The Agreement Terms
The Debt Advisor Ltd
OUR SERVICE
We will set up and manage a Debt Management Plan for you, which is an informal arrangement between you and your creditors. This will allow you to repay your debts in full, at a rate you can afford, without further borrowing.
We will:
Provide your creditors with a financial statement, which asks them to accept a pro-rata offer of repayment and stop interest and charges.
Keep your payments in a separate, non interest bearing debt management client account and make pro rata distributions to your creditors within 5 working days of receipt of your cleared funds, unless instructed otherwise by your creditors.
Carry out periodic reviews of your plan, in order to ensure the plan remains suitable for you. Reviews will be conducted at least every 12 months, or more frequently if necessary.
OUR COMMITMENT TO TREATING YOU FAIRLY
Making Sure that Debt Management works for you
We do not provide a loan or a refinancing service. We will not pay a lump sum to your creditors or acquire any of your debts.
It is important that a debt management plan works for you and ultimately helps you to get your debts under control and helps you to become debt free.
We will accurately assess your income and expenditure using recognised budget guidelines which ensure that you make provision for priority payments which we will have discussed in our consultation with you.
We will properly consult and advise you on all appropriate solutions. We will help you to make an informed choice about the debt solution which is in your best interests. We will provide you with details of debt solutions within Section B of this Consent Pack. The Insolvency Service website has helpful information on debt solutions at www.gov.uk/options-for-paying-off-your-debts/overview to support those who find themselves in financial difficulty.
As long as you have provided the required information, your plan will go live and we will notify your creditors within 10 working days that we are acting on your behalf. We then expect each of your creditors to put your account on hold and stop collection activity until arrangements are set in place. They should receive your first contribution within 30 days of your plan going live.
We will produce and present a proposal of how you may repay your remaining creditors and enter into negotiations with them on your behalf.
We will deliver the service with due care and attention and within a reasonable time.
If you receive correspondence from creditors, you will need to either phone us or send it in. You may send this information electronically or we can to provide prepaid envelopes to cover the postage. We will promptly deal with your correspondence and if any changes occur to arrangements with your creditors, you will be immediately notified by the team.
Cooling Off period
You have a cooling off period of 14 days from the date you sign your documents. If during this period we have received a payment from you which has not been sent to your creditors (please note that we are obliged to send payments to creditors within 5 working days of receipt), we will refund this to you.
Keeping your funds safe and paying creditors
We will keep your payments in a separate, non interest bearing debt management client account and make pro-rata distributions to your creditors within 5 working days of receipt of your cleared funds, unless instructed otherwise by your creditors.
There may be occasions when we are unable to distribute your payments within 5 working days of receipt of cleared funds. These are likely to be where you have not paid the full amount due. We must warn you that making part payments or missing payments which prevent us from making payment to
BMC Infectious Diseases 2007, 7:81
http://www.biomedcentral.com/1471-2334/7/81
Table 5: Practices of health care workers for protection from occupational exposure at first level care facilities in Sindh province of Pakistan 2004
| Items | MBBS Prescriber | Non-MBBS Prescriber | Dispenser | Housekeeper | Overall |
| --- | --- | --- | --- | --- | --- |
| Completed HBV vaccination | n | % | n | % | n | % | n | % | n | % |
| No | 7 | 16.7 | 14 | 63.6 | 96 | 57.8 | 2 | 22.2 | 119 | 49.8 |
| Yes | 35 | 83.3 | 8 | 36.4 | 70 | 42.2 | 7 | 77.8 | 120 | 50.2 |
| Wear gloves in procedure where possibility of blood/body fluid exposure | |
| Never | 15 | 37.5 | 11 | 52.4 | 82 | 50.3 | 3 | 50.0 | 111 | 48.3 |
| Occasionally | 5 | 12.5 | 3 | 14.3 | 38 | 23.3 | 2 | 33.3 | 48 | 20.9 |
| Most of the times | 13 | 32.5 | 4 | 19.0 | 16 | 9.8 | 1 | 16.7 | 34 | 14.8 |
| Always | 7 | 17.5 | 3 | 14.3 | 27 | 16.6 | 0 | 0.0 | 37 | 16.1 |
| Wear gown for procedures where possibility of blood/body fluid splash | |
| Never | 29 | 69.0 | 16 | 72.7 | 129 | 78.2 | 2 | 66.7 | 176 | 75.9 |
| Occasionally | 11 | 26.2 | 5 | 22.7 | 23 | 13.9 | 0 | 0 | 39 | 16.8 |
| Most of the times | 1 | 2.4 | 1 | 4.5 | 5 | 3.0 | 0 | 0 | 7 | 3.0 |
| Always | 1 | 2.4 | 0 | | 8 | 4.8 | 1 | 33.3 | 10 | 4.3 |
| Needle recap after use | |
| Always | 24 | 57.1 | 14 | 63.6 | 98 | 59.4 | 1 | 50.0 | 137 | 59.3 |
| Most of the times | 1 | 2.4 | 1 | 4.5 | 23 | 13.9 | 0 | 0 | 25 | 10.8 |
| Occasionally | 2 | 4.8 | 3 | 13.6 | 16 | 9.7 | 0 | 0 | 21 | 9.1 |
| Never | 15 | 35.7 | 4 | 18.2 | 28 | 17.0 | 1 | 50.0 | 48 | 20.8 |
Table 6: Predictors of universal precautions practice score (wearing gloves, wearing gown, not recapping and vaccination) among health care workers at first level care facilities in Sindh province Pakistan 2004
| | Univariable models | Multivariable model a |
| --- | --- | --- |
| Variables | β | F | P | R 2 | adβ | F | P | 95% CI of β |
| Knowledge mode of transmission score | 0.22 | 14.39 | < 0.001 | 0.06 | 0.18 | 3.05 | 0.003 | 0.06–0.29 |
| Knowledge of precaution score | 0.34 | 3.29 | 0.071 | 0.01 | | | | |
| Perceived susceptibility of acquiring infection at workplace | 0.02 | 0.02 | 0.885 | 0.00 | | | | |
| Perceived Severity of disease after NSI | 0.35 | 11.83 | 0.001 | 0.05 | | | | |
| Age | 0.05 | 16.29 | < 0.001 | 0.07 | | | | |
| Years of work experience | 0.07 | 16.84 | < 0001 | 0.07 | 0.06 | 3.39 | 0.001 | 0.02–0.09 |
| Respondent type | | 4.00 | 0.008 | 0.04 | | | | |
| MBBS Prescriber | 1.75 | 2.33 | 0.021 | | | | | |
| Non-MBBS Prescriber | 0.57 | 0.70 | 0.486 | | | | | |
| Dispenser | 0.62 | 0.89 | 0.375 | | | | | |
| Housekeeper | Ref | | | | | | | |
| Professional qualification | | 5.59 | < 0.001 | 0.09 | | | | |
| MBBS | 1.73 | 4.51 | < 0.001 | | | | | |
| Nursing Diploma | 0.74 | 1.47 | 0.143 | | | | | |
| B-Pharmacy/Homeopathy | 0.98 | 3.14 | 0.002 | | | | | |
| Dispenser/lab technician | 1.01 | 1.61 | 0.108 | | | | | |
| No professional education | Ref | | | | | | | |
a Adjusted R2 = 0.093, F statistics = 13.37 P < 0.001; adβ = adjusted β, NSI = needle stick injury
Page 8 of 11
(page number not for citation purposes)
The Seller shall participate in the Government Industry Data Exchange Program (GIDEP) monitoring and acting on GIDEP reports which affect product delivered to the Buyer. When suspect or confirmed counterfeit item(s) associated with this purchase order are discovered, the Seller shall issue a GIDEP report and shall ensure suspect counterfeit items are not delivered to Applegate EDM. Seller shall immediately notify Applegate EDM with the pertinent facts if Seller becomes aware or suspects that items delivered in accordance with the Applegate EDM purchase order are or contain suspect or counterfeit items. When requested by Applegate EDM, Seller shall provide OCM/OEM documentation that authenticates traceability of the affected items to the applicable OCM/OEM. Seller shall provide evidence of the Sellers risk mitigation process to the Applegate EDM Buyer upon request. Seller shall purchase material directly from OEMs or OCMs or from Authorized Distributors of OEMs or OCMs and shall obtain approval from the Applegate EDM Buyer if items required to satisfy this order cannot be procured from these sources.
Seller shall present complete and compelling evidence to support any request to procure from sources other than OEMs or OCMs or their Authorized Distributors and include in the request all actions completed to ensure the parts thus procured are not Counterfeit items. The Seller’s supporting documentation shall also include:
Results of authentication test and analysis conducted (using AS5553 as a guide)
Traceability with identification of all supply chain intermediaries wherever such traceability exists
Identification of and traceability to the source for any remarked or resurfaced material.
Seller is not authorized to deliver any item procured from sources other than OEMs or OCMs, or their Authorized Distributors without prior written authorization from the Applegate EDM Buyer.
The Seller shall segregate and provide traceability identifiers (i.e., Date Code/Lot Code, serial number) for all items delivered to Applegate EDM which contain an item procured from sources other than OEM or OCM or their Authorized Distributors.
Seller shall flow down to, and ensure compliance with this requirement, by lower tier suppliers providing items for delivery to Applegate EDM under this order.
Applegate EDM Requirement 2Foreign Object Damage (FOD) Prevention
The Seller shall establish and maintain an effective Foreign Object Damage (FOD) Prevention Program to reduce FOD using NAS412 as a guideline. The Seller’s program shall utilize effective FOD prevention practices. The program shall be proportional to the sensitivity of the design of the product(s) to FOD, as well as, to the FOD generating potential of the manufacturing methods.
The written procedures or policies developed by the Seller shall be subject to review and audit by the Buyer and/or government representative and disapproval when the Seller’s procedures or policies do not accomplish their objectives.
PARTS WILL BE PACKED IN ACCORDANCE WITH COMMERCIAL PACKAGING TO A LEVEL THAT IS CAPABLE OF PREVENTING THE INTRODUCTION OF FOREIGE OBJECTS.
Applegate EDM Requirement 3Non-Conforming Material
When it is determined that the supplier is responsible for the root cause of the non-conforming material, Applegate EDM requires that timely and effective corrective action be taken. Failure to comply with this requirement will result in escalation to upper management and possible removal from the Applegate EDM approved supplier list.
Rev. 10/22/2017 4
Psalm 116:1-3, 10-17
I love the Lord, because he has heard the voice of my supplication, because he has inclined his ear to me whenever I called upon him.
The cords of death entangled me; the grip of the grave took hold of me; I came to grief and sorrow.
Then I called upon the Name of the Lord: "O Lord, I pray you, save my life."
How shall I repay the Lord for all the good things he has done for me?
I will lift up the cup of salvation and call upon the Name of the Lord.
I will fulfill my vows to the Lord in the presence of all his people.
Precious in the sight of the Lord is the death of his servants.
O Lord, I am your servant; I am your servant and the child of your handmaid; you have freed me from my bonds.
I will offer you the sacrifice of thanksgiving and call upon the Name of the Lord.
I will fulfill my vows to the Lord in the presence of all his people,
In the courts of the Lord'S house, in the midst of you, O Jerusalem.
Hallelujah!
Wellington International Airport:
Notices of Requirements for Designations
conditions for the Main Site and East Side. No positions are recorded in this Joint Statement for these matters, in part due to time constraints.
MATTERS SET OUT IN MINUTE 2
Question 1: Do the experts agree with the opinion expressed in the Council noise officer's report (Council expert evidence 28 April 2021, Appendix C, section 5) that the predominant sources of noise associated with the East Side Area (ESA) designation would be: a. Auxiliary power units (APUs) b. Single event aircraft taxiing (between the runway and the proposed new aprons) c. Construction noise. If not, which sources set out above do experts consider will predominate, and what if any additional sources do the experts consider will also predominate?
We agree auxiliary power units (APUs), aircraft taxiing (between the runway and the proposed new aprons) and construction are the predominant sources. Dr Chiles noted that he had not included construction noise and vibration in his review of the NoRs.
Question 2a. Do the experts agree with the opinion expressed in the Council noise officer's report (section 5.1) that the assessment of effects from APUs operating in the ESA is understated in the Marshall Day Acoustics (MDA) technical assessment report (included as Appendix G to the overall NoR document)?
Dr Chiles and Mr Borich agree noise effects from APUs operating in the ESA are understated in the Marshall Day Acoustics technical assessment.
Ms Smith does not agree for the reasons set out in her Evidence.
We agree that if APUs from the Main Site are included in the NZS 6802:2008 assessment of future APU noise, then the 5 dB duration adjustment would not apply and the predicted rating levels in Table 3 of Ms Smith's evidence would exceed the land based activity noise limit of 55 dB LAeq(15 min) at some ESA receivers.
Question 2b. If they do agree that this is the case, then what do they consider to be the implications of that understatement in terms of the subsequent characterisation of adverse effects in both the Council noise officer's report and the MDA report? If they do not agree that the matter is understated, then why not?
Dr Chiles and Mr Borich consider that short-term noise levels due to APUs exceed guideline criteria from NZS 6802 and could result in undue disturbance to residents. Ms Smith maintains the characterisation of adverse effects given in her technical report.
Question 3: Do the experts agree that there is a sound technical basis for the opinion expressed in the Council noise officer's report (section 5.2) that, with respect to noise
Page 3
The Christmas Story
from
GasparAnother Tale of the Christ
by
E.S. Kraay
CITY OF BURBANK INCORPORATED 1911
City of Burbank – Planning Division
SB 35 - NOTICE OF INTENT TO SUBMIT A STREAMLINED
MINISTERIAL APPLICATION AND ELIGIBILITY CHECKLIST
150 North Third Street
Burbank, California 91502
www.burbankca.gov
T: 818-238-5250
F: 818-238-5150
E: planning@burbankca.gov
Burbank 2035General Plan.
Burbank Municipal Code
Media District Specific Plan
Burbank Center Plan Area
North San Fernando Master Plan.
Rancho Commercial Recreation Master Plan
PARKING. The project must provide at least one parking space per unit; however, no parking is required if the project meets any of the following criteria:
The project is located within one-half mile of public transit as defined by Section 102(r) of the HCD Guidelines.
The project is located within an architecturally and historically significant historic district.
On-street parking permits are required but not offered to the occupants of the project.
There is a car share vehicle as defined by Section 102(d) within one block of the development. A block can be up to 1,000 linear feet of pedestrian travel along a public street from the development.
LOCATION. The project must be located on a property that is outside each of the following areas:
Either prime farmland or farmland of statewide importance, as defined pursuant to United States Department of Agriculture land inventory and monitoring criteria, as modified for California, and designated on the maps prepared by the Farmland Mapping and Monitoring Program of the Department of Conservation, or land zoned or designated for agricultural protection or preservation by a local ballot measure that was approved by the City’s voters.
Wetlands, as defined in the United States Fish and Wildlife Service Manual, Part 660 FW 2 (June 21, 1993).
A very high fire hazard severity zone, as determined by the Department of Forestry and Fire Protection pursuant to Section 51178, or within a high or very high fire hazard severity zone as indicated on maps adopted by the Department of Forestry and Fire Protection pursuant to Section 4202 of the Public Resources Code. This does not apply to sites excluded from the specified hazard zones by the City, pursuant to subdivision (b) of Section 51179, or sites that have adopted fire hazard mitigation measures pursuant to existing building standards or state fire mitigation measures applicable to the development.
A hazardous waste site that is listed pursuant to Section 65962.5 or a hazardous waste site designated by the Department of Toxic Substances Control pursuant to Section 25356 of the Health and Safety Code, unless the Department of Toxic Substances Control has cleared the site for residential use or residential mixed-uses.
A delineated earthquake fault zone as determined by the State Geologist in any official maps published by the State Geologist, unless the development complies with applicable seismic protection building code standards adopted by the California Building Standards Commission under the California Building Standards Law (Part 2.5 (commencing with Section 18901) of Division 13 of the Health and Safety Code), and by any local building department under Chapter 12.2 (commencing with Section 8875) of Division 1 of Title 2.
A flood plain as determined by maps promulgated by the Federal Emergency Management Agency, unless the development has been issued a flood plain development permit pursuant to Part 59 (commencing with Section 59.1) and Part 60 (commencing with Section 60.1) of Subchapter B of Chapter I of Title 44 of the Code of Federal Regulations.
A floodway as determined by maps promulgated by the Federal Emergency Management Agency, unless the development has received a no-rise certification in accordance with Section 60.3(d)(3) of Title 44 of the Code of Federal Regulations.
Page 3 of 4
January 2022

● **ASSIGNMENT**:
Which lines above hold the string "conducted"? Copy every one of them.

● **WRITTEN RESPONSE**:
Carry out periodic reviews of your plan, in order to ensure the plan remains suitable for you. Reviews will be conducted at least every 12 months, or more frequently if necessary.
Results of authentication test and analysis conducted (using AS5553 as a guide)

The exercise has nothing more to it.